Figure 2: A laser hitting the surface of the water at a shallow angle will reflect off of it like a perfect mirror, instead of shining through. Image from .

Returning to our triangular model, the material's critical angle will determine how steep we should make the sides of the gemstone. We want to make it steep enough so that the walls of the gem become mirrored and all the light entering straight into the crown will be reflected out.

We are looking for a design parameter: what angle to make our triangle. Gemologists refer to this design parameter as the pavillion angle, labeled as α in the figure below. We have four constraints on α altogether: two geometric constraints and two material constraints.


Figure 3: A triangular gem. The choice of pavillion angle α controls the reflection angles θ1 and θ2. They must be shallow enough to enable total internal reflection in our chosen material.

  1. The angles \(\theta_1\) and \(\theta_2\) represent reflections, so they must lie between 0 and 90 degrees.
  2. By triangle geometry, \(\theta_1=\alpha\), and \(\theta_2 = 180^\circ -3\alpha\).
  3. In order for the first bounce to behave like a mirror, \(\theta_1\) must exceed the material's critical angle.
  4. In order for the second bounce to behave like a mirror, \(\theta_2\) must exceed the material's critical angle.

These four constraints, along with the definition of critical angle \(\theta_c = \arcsin(1/n)\) in terms of refractive index n, enable us to find the acceptable range of angles for making our shiny gemstone.

In the following graph, I have depicted the four constraints and their range of solutions:

I am grateful to the lucid explanation on gemcutting provided by

1 Fun Applications

In short, we have learned—to first approximation—that you make a gemstone shine brightest by making it into a retroreflector with two internal rotations.
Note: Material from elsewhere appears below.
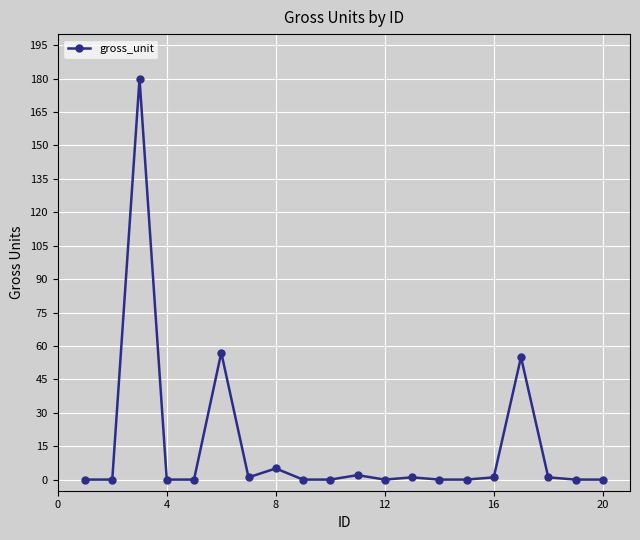

What is the average value?

15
You can dream up some interesting consequences of this fact, a few of which I enumerate below:

Gems are like other retroreflectors
Gems work by using mirrored surfaces to send incoming light right back out, the same principle as eyeshine in cats and other animals, and those bright retroreflectors on highways.
Miscut gems become windows
If you cut the gem at the wrong angle, the bottom facets will leak light instead of reflecting the light back up. Gemologists refer to this unfortunate event as windowing the gem. We now understand the physics behind it: instead of becoming total internal reflectors, the facets of a miscut gem remain translucent like windows.
You can't make gems out of certain materials
Our recipe is for making a gemstone using two total internal reflections. If a material's refractive index is below \(\sqrt{2}\approx 1.41\), you can't achieve those two internal reflections.
A bigger index means a wider range
Materials with greater refractive indices have more flexible ranges of pavillion angle.
You can quench fire with water
The shape of a gem is tailored to the refractive index of the material and also, implicitly, the refractive index of air. If you put a loose gem into water, its facets stop behaving like perfect mirrors and it loses all of its sparkle.
Sunlight is best
In our approximation, we only imagined parallel light rays coming straight into the sun. Of course, most lighting environments have diffuse light coming in from all directions. A superb example of parallel light is sunlight; hence gems will look their best when you're looking straight into the crown, and the sun's rays shine directly into the crown as well.
You can make cones, too
In 3D, instead of making the pavillion out of triangular facets, you could simply lathe the gem into a cone of the appropriate angle. This would achieve the total internal reflection just as well as discrete facets. It wouldn't have sparkling facets, but I expect it would have its own smoothly luminous beauty.
You can't see through a gem
Here's one way to confirm that gems use total internal reflection: you can't see through it when you're looking through the crown! This is most obvious on a large, loose, translucent gem: hold the gem up to a colorful surface and look through the crown. You won't be able to see the colorful surface through the gem.



When you dive into a swimming pool and look up at the surface of the water, total internal reflection explains why the surface forms a perfect silvery mirror except for a small circular window.